Natural resources abound in India, and traditional medicine and the utilisation of plants as a source of medication are both deeply ingrained and crucial elements of the country's healthcare system. 500 of the 1,500 therapeutic plants classified by the Indian system of medicine are utilised often.² In India, there are thought to be about 7800 manufacturing facilities for pharmaceuticals, and it is estimated that they use over 2,000 tonnes of herbs each year.⁵

Given the prevalence of herbal medicinal products (HMPs), it's critical to comprehend any possible interactions between herbs and prescription medications. Plant-drug interactions may be more likely than drug-drug interactions, if only because HMPs (even products made from a single herb) almost always contain combinations of pharmacologically active ingredients, as opposed to pharmaceuticals, which often contain single chemical entities. The objective of this systematic review is to evaluate the clinical data on pharmacological interactions involving HMPs.^6-7

Mechanisms of Drug Interactions with Herbal Medicines:

Most recorded pharmacological interactions with herbal remedies don't have fully understood underlying mechanisms. Similar to drug-drug interactions, these interactions involve pharmacokinetic and pharmacodynamic pathways (Figure 1).

Figure 1

Pharmacokinetic interactions are brought on by changes in the way that medications are absorbed, metabolised, distributed, or excreted. CYP activation and/or inhibition by herbal medications frequently leads to altered drug metabolism⁸.

The substrates of P- gp, fexofenadine and digoxin, which are frequently used as examinations for examining P- gp exertion in vivo, were set up to have increased concurrence in healthy subjects treated with St John’s wort⁹.

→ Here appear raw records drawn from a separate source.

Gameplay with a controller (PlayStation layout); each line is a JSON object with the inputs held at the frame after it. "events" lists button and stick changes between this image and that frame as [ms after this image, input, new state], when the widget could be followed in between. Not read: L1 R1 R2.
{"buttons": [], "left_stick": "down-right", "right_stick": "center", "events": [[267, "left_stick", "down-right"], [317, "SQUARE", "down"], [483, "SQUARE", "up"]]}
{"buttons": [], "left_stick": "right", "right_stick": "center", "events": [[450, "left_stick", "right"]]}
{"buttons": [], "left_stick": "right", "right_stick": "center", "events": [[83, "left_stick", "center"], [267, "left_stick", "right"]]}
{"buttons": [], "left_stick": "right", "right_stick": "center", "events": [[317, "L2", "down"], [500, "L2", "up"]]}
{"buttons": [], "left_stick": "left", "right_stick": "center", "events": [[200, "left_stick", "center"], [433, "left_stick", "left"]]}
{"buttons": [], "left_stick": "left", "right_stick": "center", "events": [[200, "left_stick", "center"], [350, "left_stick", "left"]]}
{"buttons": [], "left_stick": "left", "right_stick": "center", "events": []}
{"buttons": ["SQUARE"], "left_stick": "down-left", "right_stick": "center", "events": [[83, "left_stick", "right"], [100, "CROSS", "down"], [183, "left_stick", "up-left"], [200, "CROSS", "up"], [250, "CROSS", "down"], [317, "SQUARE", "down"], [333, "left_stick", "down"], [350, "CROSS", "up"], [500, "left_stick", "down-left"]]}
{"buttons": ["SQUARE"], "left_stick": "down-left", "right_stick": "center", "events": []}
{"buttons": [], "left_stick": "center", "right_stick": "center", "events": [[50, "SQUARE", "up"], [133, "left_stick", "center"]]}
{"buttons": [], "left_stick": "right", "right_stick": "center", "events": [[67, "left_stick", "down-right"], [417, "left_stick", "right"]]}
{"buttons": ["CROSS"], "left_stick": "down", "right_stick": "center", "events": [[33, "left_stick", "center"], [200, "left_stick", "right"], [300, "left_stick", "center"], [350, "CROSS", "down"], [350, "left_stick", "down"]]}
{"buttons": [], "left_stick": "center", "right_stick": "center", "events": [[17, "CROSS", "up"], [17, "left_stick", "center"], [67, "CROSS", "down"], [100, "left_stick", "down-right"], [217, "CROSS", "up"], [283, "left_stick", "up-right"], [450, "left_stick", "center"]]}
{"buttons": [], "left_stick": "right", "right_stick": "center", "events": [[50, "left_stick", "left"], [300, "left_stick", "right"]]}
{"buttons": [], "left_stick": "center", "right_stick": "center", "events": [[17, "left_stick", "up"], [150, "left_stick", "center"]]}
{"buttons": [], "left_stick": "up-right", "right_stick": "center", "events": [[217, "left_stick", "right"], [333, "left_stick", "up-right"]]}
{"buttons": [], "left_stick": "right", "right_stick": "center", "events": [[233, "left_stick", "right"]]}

Herbal drugs are frequently administered orally and they can attain moderate to high attention in the gut lumen (the primary point of immersion for utmost orally- administered medicines) and liver, and may ply a significant effect on enterocytes and hepatocytes¹⁰

The lapping substrate particularity in the biotransformational pathways of the physiologic systems is seen as the major reason for medicine – medicine, food – medicine, and HDI (Marchetti et. al., 2007). The capability of different chemical halves to interact with receptor spots and alter physiological terrain can explain pharmacodynamic medicine relations while pharmacokinetic relations arise from altered immersion, hindrance in distribution pattern as well as changes and competition in the metabolic and excretory pathways¹¹

Medium of liver injury may include bioactivation of CYP, oxidative stress, mitochondrial injury, and apoptosis¹².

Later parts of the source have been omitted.